The site of the Valley of the Moon Camp near Glen Ellen was sold to a next-door neighbor and vintner who said Thursday that he and his wife wanted the iconic property for privacy reasons and as a gathering place for family.
The announcement ends speculation over who purchased the 23-acre parcel on Morningside Mountain Drive that borders Jack London State Park.
The site was a cherished retreat for youth groups and other organizations for at least 40 years, and prior to that, for Hollywood luminaries such as Clark Gable.
Bill Brinton, who owns Charles Creek Vineyard in Glen Ellen along with his wife, Gerry, confirmed Thursday that the couple bought the property from the Presbytery of San Francisco.
The deal, quietly consummated last spring, became public after the couple assumed ownership of the property Jan. 1. Brinton would not say how much the couple paid for the property, but county transfer tax on the transaction indicates the sales amount was $1.65 million.
The asking price for the property was $1.695 million.
Bill Brinton, 66, said he and his wife have owned a second home adjacent to the camp since 1984 and shared an easement affording access to the parcel.
He cited camp traffic and noise as reasons why the couple wanted to buy the property.
"I know everyone on the road is a little happier now that the camp is not up there," Brinton said.
He said he and his wife are not planning to put vineyards on the property. That will come as a relief to environmentalists, who feared new development would damage the site, which has mature stands of trees, streams and wildlife, including the likely presence of spotted owls.
"We're in the wine business, and it (the property) has zoning that with some approvals would permit vineyards. But we're not going to do that," Bill Brinton said.
The camp, however, is no more.
"I hope they can find somewhere else that makes them happy," Brinton said of those who lament the loss.

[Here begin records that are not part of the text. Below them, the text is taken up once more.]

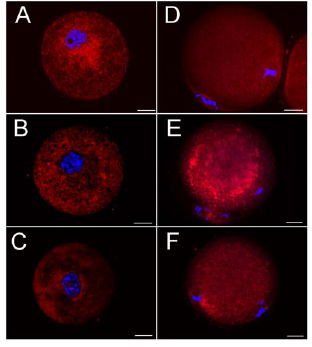
Figure 4. Effect of MG and resveratrol treatment on ROS in oocytes. MI-stage oocytes were incubated in M2 medium plus 0.1% DCFH diacetate (DCFH-DA) for 30 mins. The Effect of MG and resveratrol on ROS production can be measured by the DCFH fluoresence. ( A ) Control group; ( B ) and ( C ) MG-treated group; ( D ) RSVL-MG-treated group. Arrows show the cortex of oocytes with high level of ROS. Scale bar =20 m m.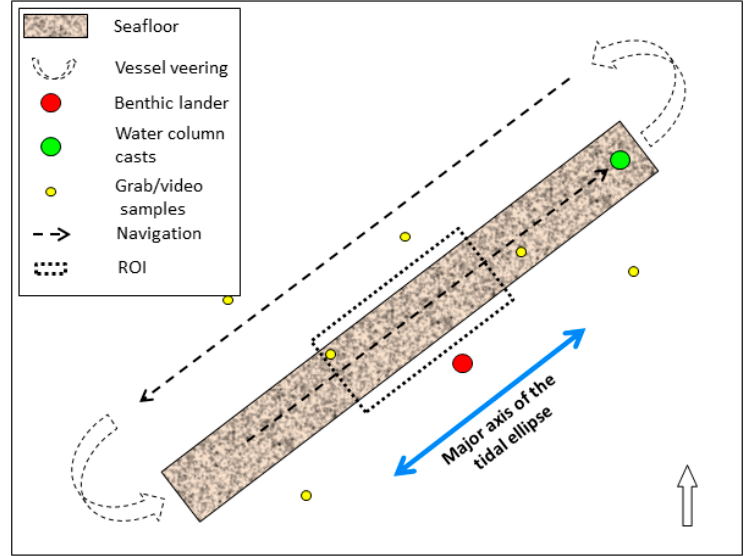
Figure 2. Schematic representation (not to scale) of the surveying principle designed to capture the short-term backscatter variability over a homogeneous region of interest (ROI). See main text for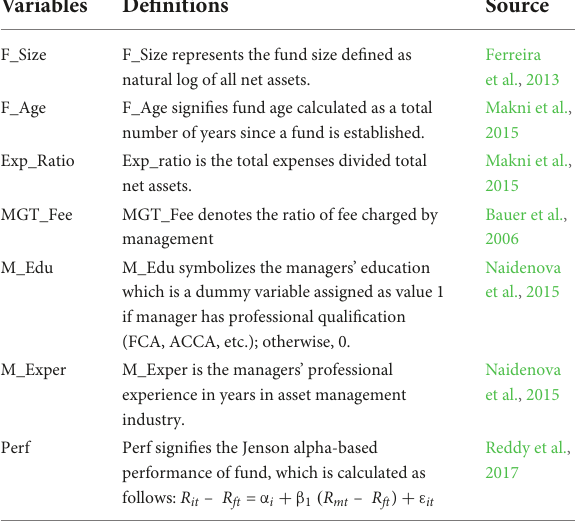
TABLE 1 Detail of control variables’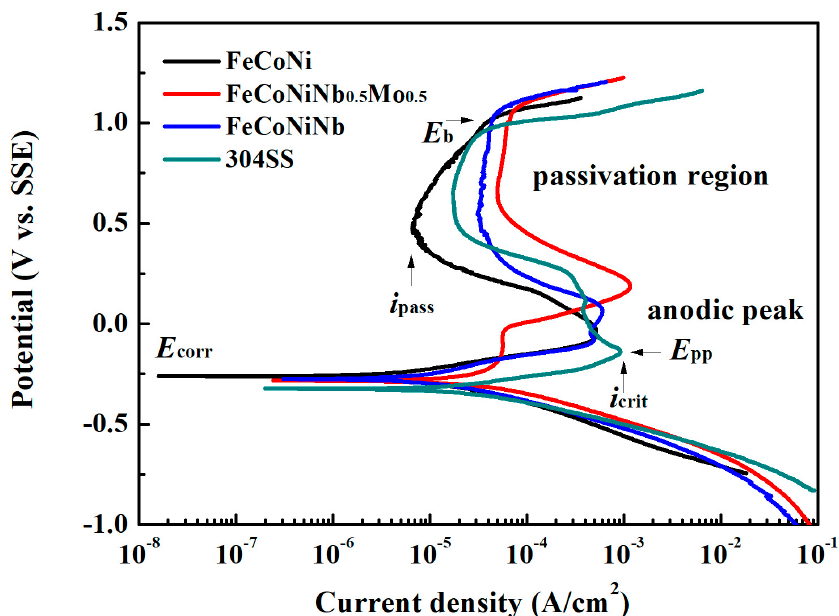
Figure 4. Polarization curves of FeCoNiNb 0.5 Mo 0.5 , FeCoNiNb, FeCoNi and 304SS alloys in 1 M deaerated H 2 SO 4 solution at 30 °C. Table 4. Polarization data ( i corr and E corr ) of FeCoNiNb 0.5 Mo 0.5 , FeCoNiNb, FeCoNi and 304SS alloys in 1 M H 2 SO 4 solution at 30 °C.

The property was a gift to the presbytery made by Alma deBrettville Spreckels, whose husband, Adolph Spreckels, was heir to the Claus Spreckels sugar empire.
After Adolph's death, Alma Spreckels bought the 3,000-acre Sobre Vista Ranch from her brother-in-law. The 23-acre parcel was once the horsemen's camp on the ranch. Movie stars, such as Gable, who was married to a member of the Spreckels family, frequented the camp.

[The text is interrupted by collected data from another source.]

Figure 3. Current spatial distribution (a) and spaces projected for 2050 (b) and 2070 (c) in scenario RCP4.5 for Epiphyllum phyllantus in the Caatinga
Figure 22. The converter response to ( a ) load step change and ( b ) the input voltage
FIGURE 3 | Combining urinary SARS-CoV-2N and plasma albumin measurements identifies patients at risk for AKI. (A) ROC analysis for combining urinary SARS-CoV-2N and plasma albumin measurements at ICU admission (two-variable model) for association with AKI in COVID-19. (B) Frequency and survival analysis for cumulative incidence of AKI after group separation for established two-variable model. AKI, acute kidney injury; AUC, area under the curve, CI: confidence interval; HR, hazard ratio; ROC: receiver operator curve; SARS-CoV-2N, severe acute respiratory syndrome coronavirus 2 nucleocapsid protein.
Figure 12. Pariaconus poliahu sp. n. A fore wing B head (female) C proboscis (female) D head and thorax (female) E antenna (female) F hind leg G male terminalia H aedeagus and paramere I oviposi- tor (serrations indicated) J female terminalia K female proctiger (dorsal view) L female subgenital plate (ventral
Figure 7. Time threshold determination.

The bar where luminaries sidled up for a drink still exists. A small post behind a caretaker's house marks the former northeast boundary of Gen. Mariano Vallejo's property.
The site also includes cabins, a dining hall, an outdoor amphitheater and a swimming pool.

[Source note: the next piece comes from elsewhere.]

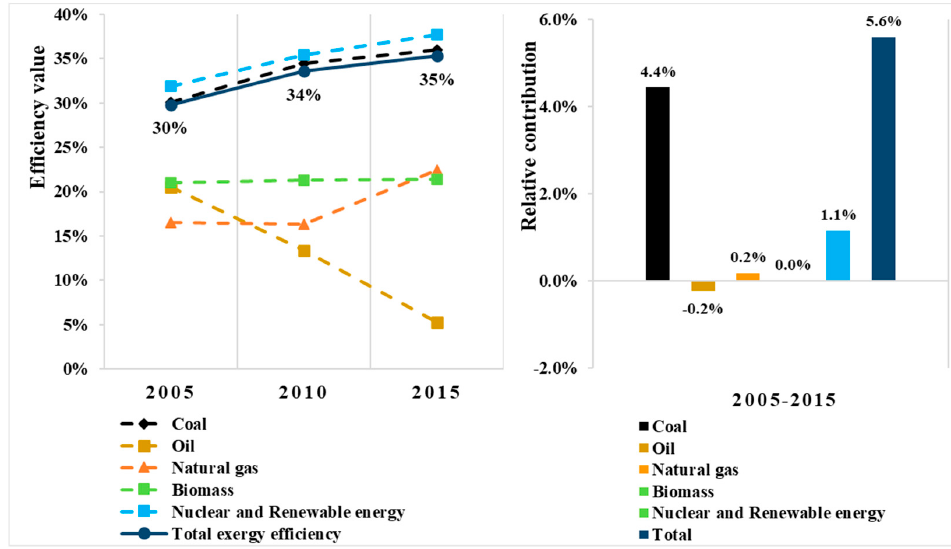
Figure 9. The efficiency of different power and heat generation sub-sectors in China from 2005 to 2015 (Left); Relative contributions of efficiency improvements in the power and heat generation sector in China from 2005 to 2015 (Right).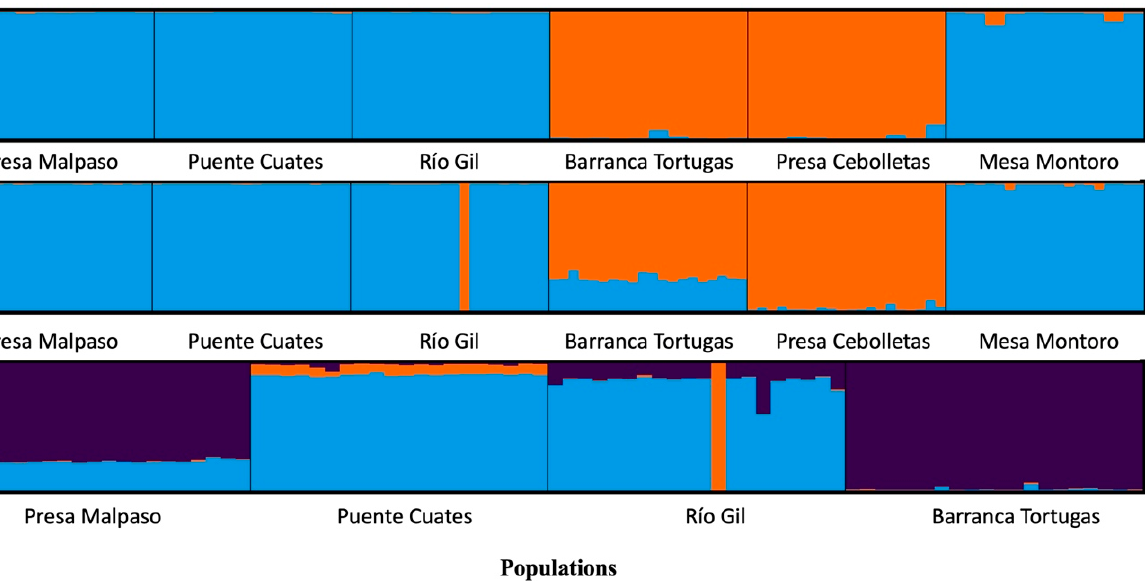
Figure 5. Discriminant analysis of principal components (DAPC) of Pachyphytum caesium without simulation ( a ); with simulation of the extraction of individuals ( b ); and the local extinction of two populations ( c ).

Bill Brinton, who sold a natural products and nutritional beverage company he founded to another company in 2000, said he plans to maintain and improve the existing structures for use by his family.
He said he and his wife are active in philanthropic causes locally, including, he said, making a "sizeable donation" toward the construction of a new emergency center at Sonoma Valley Hospital.
He said the couple recently sold their home in San Francisco to make their permanent home in Glen Ellen, where their house includes 3,390 square feet and a pool, property records show.